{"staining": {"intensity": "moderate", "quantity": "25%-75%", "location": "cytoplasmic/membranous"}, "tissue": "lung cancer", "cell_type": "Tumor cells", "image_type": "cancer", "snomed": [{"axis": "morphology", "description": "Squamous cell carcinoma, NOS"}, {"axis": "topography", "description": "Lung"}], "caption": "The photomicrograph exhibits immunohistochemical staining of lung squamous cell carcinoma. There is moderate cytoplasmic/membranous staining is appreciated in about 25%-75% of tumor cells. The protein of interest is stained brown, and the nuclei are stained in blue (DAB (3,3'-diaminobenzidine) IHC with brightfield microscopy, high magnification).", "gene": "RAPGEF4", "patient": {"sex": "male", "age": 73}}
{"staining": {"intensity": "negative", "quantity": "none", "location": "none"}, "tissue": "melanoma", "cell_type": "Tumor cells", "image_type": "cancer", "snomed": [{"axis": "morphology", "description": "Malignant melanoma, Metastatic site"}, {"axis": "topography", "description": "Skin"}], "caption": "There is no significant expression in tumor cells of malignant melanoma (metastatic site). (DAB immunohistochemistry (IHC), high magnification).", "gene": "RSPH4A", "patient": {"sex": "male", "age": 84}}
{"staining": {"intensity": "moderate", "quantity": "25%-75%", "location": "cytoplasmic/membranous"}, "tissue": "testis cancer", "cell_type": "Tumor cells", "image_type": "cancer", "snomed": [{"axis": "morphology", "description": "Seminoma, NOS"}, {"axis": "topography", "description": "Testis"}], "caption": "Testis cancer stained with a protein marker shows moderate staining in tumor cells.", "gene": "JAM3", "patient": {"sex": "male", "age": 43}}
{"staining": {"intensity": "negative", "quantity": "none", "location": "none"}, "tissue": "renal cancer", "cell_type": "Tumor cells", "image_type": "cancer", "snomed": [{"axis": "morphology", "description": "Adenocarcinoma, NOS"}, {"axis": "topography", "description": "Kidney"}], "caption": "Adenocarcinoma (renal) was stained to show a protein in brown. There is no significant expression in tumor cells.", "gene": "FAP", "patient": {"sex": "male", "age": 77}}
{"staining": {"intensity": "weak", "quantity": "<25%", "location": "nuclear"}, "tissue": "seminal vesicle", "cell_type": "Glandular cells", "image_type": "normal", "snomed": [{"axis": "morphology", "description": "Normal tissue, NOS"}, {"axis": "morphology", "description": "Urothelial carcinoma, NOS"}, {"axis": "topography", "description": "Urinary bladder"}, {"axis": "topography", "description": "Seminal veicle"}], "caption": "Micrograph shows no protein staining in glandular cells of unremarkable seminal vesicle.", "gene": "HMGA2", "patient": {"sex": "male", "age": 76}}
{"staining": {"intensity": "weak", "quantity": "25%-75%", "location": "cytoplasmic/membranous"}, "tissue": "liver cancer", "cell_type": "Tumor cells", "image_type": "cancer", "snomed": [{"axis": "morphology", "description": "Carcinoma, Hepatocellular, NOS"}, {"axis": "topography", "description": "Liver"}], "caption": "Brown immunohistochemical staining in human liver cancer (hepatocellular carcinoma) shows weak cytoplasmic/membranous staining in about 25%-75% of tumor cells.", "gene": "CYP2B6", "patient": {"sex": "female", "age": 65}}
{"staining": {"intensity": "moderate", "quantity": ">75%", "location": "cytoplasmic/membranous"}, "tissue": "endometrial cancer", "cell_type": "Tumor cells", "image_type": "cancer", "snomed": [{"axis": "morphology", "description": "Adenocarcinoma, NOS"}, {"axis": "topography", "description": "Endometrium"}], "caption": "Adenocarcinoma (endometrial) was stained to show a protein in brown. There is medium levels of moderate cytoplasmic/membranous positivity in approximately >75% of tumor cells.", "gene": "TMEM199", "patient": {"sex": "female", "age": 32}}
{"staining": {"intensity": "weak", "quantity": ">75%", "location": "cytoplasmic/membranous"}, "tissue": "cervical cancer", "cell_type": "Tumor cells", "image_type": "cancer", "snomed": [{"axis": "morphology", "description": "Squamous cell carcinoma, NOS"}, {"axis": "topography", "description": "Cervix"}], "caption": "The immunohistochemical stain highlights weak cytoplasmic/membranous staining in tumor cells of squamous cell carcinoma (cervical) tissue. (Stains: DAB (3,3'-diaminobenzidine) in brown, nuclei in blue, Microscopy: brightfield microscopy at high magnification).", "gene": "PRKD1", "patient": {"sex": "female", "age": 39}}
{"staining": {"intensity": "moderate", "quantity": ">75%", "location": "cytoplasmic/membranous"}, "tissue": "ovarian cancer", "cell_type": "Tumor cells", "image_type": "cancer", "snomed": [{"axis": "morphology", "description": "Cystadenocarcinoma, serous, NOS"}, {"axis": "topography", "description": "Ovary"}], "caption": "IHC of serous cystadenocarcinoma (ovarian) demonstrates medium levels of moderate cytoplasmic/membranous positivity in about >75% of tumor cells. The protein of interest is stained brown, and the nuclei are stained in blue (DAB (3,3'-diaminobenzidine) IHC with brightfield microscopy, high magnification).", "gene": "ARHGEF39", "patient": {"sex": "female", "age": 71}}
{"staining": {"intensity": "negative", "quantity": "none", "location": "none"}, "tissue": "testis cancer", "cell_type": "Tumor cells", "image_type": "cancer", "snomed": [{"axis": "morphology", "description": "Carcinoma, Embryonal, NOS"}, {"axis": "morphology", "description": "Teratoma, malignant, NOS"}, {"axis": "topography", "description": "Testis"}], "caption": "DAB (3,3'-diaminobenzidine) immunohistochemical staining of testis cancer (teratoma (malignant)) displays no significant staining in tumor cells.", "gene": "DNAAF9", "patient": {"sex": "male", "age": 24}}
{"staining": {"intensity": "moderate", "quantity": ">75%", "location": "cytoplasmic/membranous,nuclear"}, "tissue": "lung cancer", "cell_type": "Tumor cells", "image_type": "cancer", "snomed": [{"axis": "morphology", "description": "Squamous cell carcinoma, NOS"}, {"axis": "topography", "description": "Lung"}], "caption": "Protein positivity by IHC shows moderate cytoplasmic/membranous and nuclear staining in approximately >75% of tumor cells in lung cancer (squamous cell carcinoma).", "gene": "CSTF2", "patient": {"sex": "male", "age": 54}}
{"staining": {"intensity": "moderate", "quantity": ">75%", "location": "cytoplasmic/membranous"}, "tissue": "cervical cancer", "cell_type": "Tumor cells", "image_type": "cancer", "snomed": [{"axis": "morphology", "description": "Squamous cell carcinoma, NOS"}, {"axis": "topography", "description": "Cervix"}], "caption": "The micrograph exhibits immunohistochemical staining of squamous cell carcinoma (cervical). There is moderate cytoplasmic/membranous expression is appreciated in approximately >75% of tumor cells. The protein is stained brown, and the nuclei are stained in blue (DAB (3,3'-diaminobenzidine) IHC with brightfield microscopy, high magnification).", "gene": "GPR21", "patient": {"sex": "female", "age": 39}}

- [Task statement]
Give the entries again in full, exactly as they were written above.

- [Written reply]
{"staining": {"intensity": "moderate", "quantity": "25%-75%", "location": "cytoplasmic/membranous"}, "tissue": "lung cancer", "cell_type": "Tumor cells", "image_type": "cancer", "snomed": [{"axis": "morphology", "description": "Squamous cell carcinoma, NOS"}, {"axis": "topography", "description": "Lung"}], "caption": "The photomicrograph exhibits immunohistochemical staining of lung squamous cell carcinoma. There is moderate cytoplasmic/membranous staining is appreciated in about 25%-75% of tumor cells. The protein of interest is stained brown, and the nuclei are stained in blue (DAB (3,3'-diaminobenzidine) IHC with brightfield microscopy, high magnification).", "gene": "RAPGEF4", "patient": {"sex": "male", "age": 73}}
{"staining": {"intensity": "negative", "quantity": "none", "location": "none"}, "tissue": "melanoma", "cell_type": "Tumor cells", "image_type": "cancer", "snomed": [{"axis": "morphology", "description": "Malignant melanoma, Metastatic site"}, {"axis": "topography", "description": "Skin"}], "caption": "There is no significant expression in tumor cells of malignant melanoma (metastatic site). (DAB immunohistochemistry (IHC), high magnification).", "gene": "RSPH4A", "patient": {"sex": "male", "age": 84}}
{"staining": {"intensity": "moderate", "quantity": "25%-75%", "location": "cytoplasmic/membranous"}, "tissue": "testis cancer", "cell_type": "Tumor cells", "image_type": "cancer", "snomed": [{"axis": "morphology", "description": "Seminoma, NOS"}, {"axis": "topography", "description": "Testis"}], "caption": "Testis cancer stained with a protein marker shows moderate staining in tumor cells.", "gene": "JAM3", "patient": {"sex": "male", "age": 43}}
{"staining": {"intensity": "negative", "quantity": "none", "location": "none"}, "tissue": "renal cancer", "cell_type": "Tumor cells", "image_type": "cancer", "snomed": [{"axis": "morphology", "description": "Adenocarcinoma, NOS"}, {"axis": "topography", "description": "Kidney"}], "caption": "Adenocarcinoma (renal) was stained to show a protein in brown. There is no significant expression in tumor cells.", "gene": "FAP", "patient": {"sex": "male", "age": 77}}
{"staining": {"intensity": "weak", "quantity": "<25%", "location": "nuclear"}, "tissue": "seminal vesicle", "cell_type": "Glandular cells", "image_type": "normal", "snomed": [{"axis": "morphology", "description": "Normal tissue, NOS"}, {"axis": "morphology", "description": "Urothelial carcinoma, NOS"}, {"axis": "topography", "description": "Urinary bladder"}, {"axis": "topography", "description": "Seminal veicle"}], "caption": "Micrograph shows no protein staining in glandular cells of unremarkable seminal vesicle.", "gene": "HMGA2", "patient": {"sex": "male", "age": 76}}
{"staining": {"intensity": "weak", "quantity": "25%-75%", "location": "cytoplasmic/membranous"}, "tissue": "liver cancer", "cell_type": "Tumor cells", "image_type": "cancer", "snomed": [{"axis": "morphology", "description": "Carcinoma, Hepatocellular, NOS"}, {"axis": "topography", "description": "Liver"}], "caption": "Brown immunohistochemical staining in human liver cancer (hepatocellular carcinoma) shows weak cytoplasmic/membranous staining in about 25%-75% of tumor cells.", "gene": "CYP2B6", "patient": {"sex": "female", "age": 65}}
{"staining": {"intensity": "moderate", "quantity": ">75%", "location": "cytoplasmic/membranous"}, "tissue": "endometrial cancer", "cell_type": "Tumor cells", "image_type": "cancer", "snomed": [{"axis": "morphology", "description": "Adenocarcinoma, NOS"}, {"axis": "topography", "description": "Endometrium"}], "caption": "Adenocarcinoma (endometrial) was stained to show a protein in brown. There is medium levels of moderate cytoplasmic/membranous positivity in approximately >75% of tumor cells.", "gene": "TMEM199", "patient": {"sex": "female", "age": 32}}
{"staining": {"intensity": "weak", "quantity": ">75%", "location": "cytoplasmic/membranous"}, "tissue": "cervical cancer", "cell_type": "Tumor cells", "image_type": "cancer", "snomed": [{"axis": "morphology", "description": "Squamous cell carcinoma, NOS"}, {"axis": "topography", "description": "Cervix"}], "caption": "The immunohistochemical stain highlights weak cytoplasmic/membranous staining in tumor cells of squamous cell carcinoma (cervical) tissue. (Stains: DAB (3,3'-diaminobenzidine) in brown, nuclei in blue, Microscopy: brightfield microscopy at high magnification).", "gene": "PRKD1", "patient": {"sex": "female", "age": 39}}
{"staining": {"intensity": "moderate", "quantity": ">75%", "location": "cytoplasmic/membranous"}, "tissue": "ovarian cancer", "cell_type": "Tumor cells", "image_type": "cancer", "snomed": [{"axis": "morphology", "description": "Cystadenocarcinoma, serous, NOS"}, {"axis": "topography", "description": "Ovary"}], "caption": "IHC of serous cystadenocarcinoma (ovarian) demonstrates medium levels of moderate cytoplasmic/membranous positivity in about >75% of tumor cells. The protein of interest is stained brown, and the nuclei are stained in blue (DAB (3,3'-diaminobenzidine) IHC with brightfield microscopy, high magnification).", "gene": "ARHGEF39", "patient": {"sex": "female", "age": 71}}
{"staining": {"intensity": "negative", "quantity": "none", "location": "none"}, "tissue": "testis cancer", "cell_type": "Tumor cells", "image_type": "cancer", "snomed": [{"axis": "morphology", "description": "Carcinoma, Embryonal, NOS"}, {"axis": "morphology", "description": "Teratoma, malignant, NOS"}, {"axis": "topography", "description": "Testis"}], "caption": "DAB (3,3'-diaminobenzidine) immunohistochemical staining of testis cancer (teratoma (malignant)) displays no significant staining in tumor cells.", "gene": "DNAAF9", "patient": {"sex": "male", "age": 24}}
{"staining": {"intensity": "moderate", "quantity": ">75%", "location": "cytoplasmic/membranous,nuclear"}, "tissue": "lung cancer", "cell_type": "Tumor cells", "image_type": "cancer", "snomed": [{"axis": "morphology", "description": "Squamous cell carcinoma, NOS"}, {"axis": "topography", "description": "Lung"}], "caption": "Protein positivity by IHC shows moderate cytoplasmic/membranous and nuclear staining in approximately >75% of tumor cells in lung cancer (squamous cell carcinoma).", "gene": "CSTF2", "patient": {"sex": "male", "age": 54}}
{"staining": {"intensity": "moderate", "quantity": ">75%", "location": "cytoplasmic/membranous"}, "tissue": "cervical cancer", "cell_type": "Tumor cells", "image_type": "cancer", "snomed": [{"axis": "morphology", "description": "Squamous cell carcinoma, NOS"}, {"axis": "topography", "description": "Cervix"}], "caption": "The micrograph exhibits immunohistochemical staining of squamous cell carcinoma (cervical). There is moderate cytoplasmic/membranous expression is appreciated in approximately >75% of tumor cells. The protein is stained brown, and the nuclei are stained in blue (DAB (3,3'-diaminobenzidine) IHC with brightfield microscopy, high magnification).", "gene": "GPR21", "patient": {"sex": "female", "age": 39}}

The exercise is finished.